Two things have changed. The more committed I got to the experience of cycling on Zwift, the more I got out of it. My first group ride was great, so completely different being a part of something as opposed to just cycling aimlessly around. It helped me complete my (then) longest ride. There was also a midweek race in October, where I placed middle of the field but got DQ’ed because my FTP had improved to the point where I performed in the category above the one I considered myself in. That was a genuine shock! So with that bonus of appearing to improve, I started the 6 week FTP builder training program, which has completely changed my workouts. Having that structure, those goals to attain, and the feeling of improving my fitness is exactly what I needed.

The other thing which has changed quicker than expected is my overall fitness. Now this is a hard one to gauge because you’re only as good as your last performance. When you’re just training you can only speculate as to how you compare to your mates, to yourself, to last year, to spring, etc. It’s hard to know what to expect when the training is in its early stages and you don’t have any real data.

South Molton Struggle star- line. I’ve buried myself sensibly off the front row…
Photo Credit – Jo Bradley

What I do know is, I ran my running club’s tough, multi-terrain 7.8 mile race (the South Molton Struggle) off the back of only one run over 5 miles between then and early August, and placed 3rd. I was even 20 seconds quicker than last year.

The following weekend I ran a 10 mile race, another distance milestone since August, in 1:00:55. That’s my second quickest 10 mile race to date, although I must add flat 10 milers aren’t very common around here. Fully fit I know I could have been under the hour mark, but it was much better than I anticipated, as I had a 1:02-1:04 time in mind.

My legs really suffered throughout the next week, it was a bit of a shock to them. Not enough to stop me cycling and running, but it certainly necessitated a resurgence in heating and icing (and an ice bath, ouch). What Zwifting had boosted was my cardiovascular ability, beyond where I had got to in terms of my running strength (if that makes sense.) I pushed my leg muscles to their absolute max, because the Zwifting had boosted my ability to handle the intensity I was running at. Y’know, VO2 max ‘n’ stuff.

Bideford 10 Miler. Author in yellow shoes. Some find egg-yolk yellow as a shoe colour utterly repulsive.
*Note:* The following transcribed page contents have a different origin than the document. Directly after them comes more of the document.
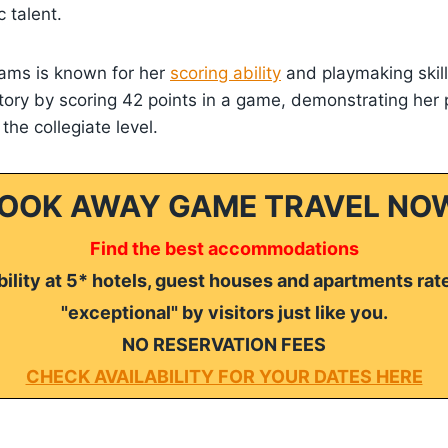
c talent.
iams is known for her
scoring ability
and playmaking skil
ory by scoring 42 points in a game, demonstrating her p
he collegiate level.
OOK AWAY GAME TRAVEL NO
Find the best accommodations
ility at 5* hotels, guest houses and apartments rat
"exceptional" by visitors just like you.
NO RESERVATION FEES
CHECK AVAILABILITY FOR YOUR DATES HERE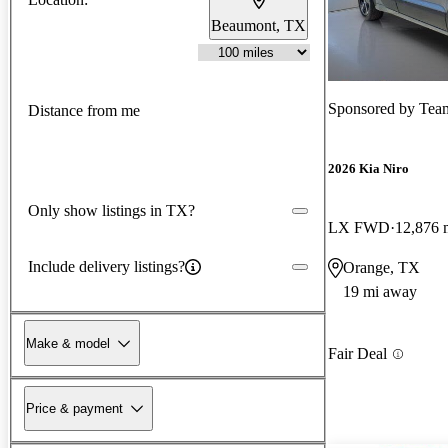
Beaumont, TX
Sponsored by
Team 
Distance from me
2026 Kia Niro
Only show listings in TX?
LX FWD
12,876 
Include delivery listings?
Orange, TX
19 mi away
Make & model
Fair Deal
Price & payment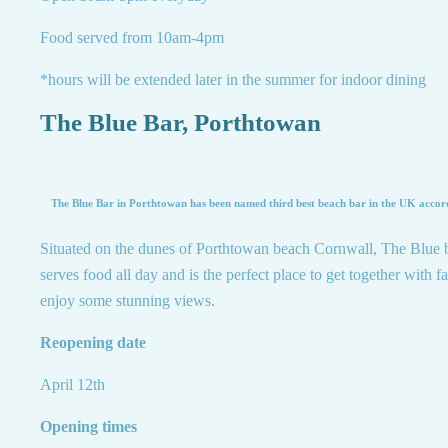
Food served from 10am-4pm
*hours will be extended later in the summer for indoor dining
The Blue Bar, Porthtowan
The Blue Bar in Porthtowan has been named third best beach bar in the UK accord
Situated on the dunes of Porthtowan beach Cornwall, The Blue 
serves food all day and is the perfect place to get together with f
enjoy some stunning views.
Reopening date
April 12th
Opening times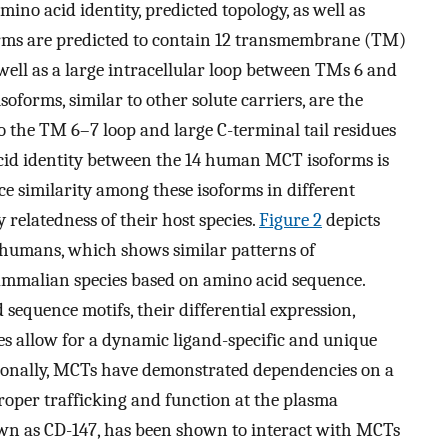
ino acid identity, predicted topology, as well as
orms are predicted to contain 12 transmembrane (TM)
 well as a large intracellular loop between TMs 6 and
oforms, similar to other solute carriers, are the
 the TM 6–7 loop and large C-terminal tail residues
cid identity between the 14 human MCT isoforms is
nce similarity among these isoforms in different
 relatedness of their host species.
Figure 2
depicts
 humans, which shows similar patterns of
ammalian species based on amino acid sequence.
equence motifs, their differential expression,
es allow for a dynamic ligand-specific and unique
tionally, MCTs have demonstrated dependencies on a
 proper trafficking and function at the plasma
own as CD-147, has been shown to interact with MCTs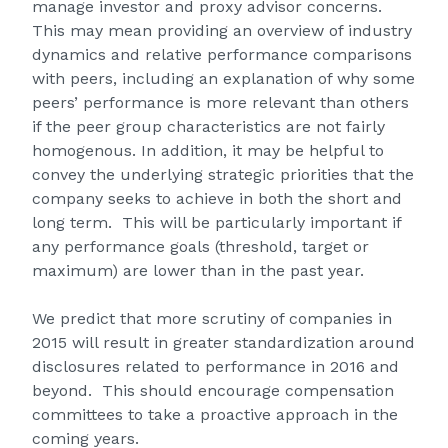
manage investor and proxy advisor concerns.
This may mean providing an overview of industry
dynamics and relative performance comparisons
with peers, including an explanation of why some
peers’ performance is more relevant than others
if the peer group characteristics are not fairly
homogenous. In addition, it may be helpful to
convey the underlying strategic priorities that the
company seeks to achieve in both the short and
long term. This will be particularly important if
any performance goals (threshold, target or
maximum) are lower than in the past year.
We predict that more scrutiny of companies in
2015 will result in greater standardization around
disclosures related to performance in 2016 and
beyond. This should encourage compensation
committees to take a proactive approach in the
coming years.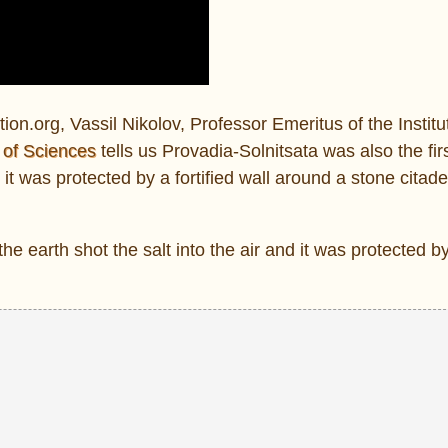
ion.org, Vassil Nikolov, Professor Emeritus of the Institu
 of Sciences
tells us Provadia-Solnitsata was also the fir
t was protected by a fortified wall around a stone citadel
 earth shot the salt into the air and it was protected by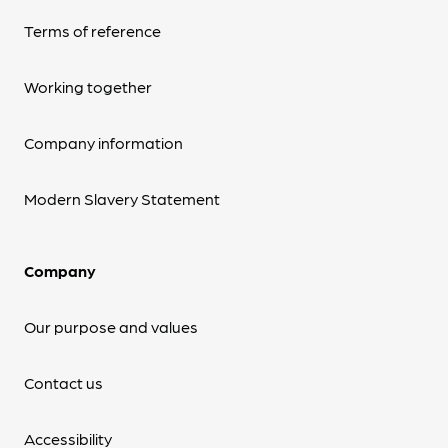
Terms of reference
Working together
Company information
Modern Slavery Statement
Company
Our purpose and values
Contact us
Accessibility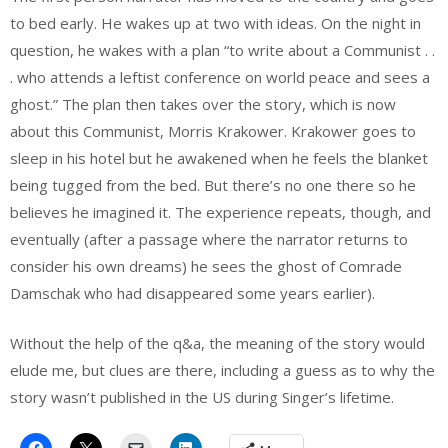
to bed early. He wakes up at two with ideas. On the night in
question, he wakes with a plan “to write about a Communist . .
. who attends a leftist conference on world peace and sees a
ghost.” The plan then takes over the story, which is now
about this Communist, Morris Krakower. Krakower goes to
sleep in his hotel but he awakened when he feels the blanket
being tugged from the bed. But there’s no one there so he
believes he imagined it. The experience repeats, though, and
eventually (after a passage where the narrator returns to
consider his own dreams) he sees the ghost of Comrade
Damschak who had disappeared some years earlier).
Without the help of the q&a, the meaning of the story would
elude me, but clues are there, including a guess as to why the
story wasn’t published in the US during Singer’s lifetime.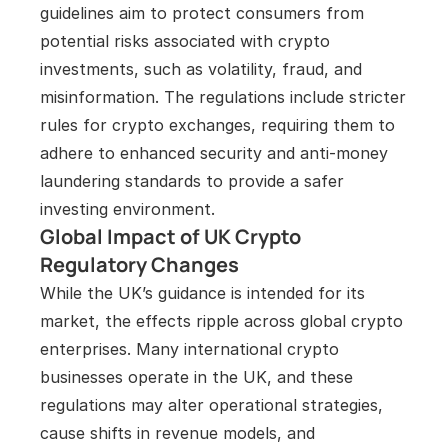
guidelines aim to protect consumers from 
potential risks associated with crypto 
investments, such as volatility, fraud, and 
misinformation. The regulations include stricter 
rules for crypto exchanges, requiring them to 
adhere to enhanced security and anti-money 
laundering standards to provide a safer 
investing environment.
Global Impact of UK Crypto 
Regulatory Changes
While the UK’s guidance is intended for its 
market, the effects ripple across global crypto 
enterprises. Many international crypto 
businesses operate in the UK, and these 
regulations may alter operational strategies, 
cause shifts in revenue models, and 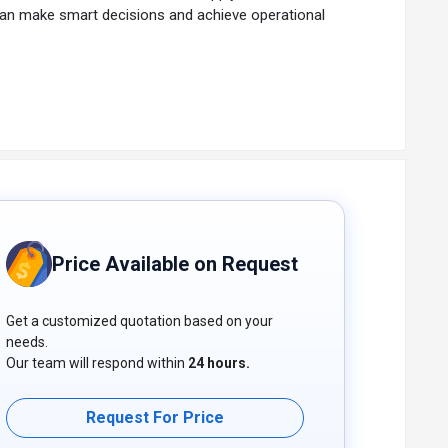
 can make smart decisions and achieve operational
Price Available on Request
Get a customized quotation based on your
needs.
Our team will respond within
24 hours.
Request For Price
I don’t listen to the haters. Wife included.
Photo Credit: Hooligan’s Dad Photography

Moving Forward (Difficult on Rollers)

As you may imagine, I’m now having a full rethink about my training! I’ve got 4 ½ months until Boston and I’ve resolved to keep Zwifting as much as possible, even when the running mileage starts to crank up. I think this could be an exceptionally interesting period of time and I’m looking forward to seeing how the Zwifting boosts my running and in turn if my running boosts my Zwifting.

The current plan is to run every day, for at least 30 minutes, to rebuild that leg strength. Meanwhile, I’m 2 days away from completing the 6 week FTP builder, so I’d really like to be wrapped up with that by December 9th and then try a few races. I shall hopefully be reporting back on my findings!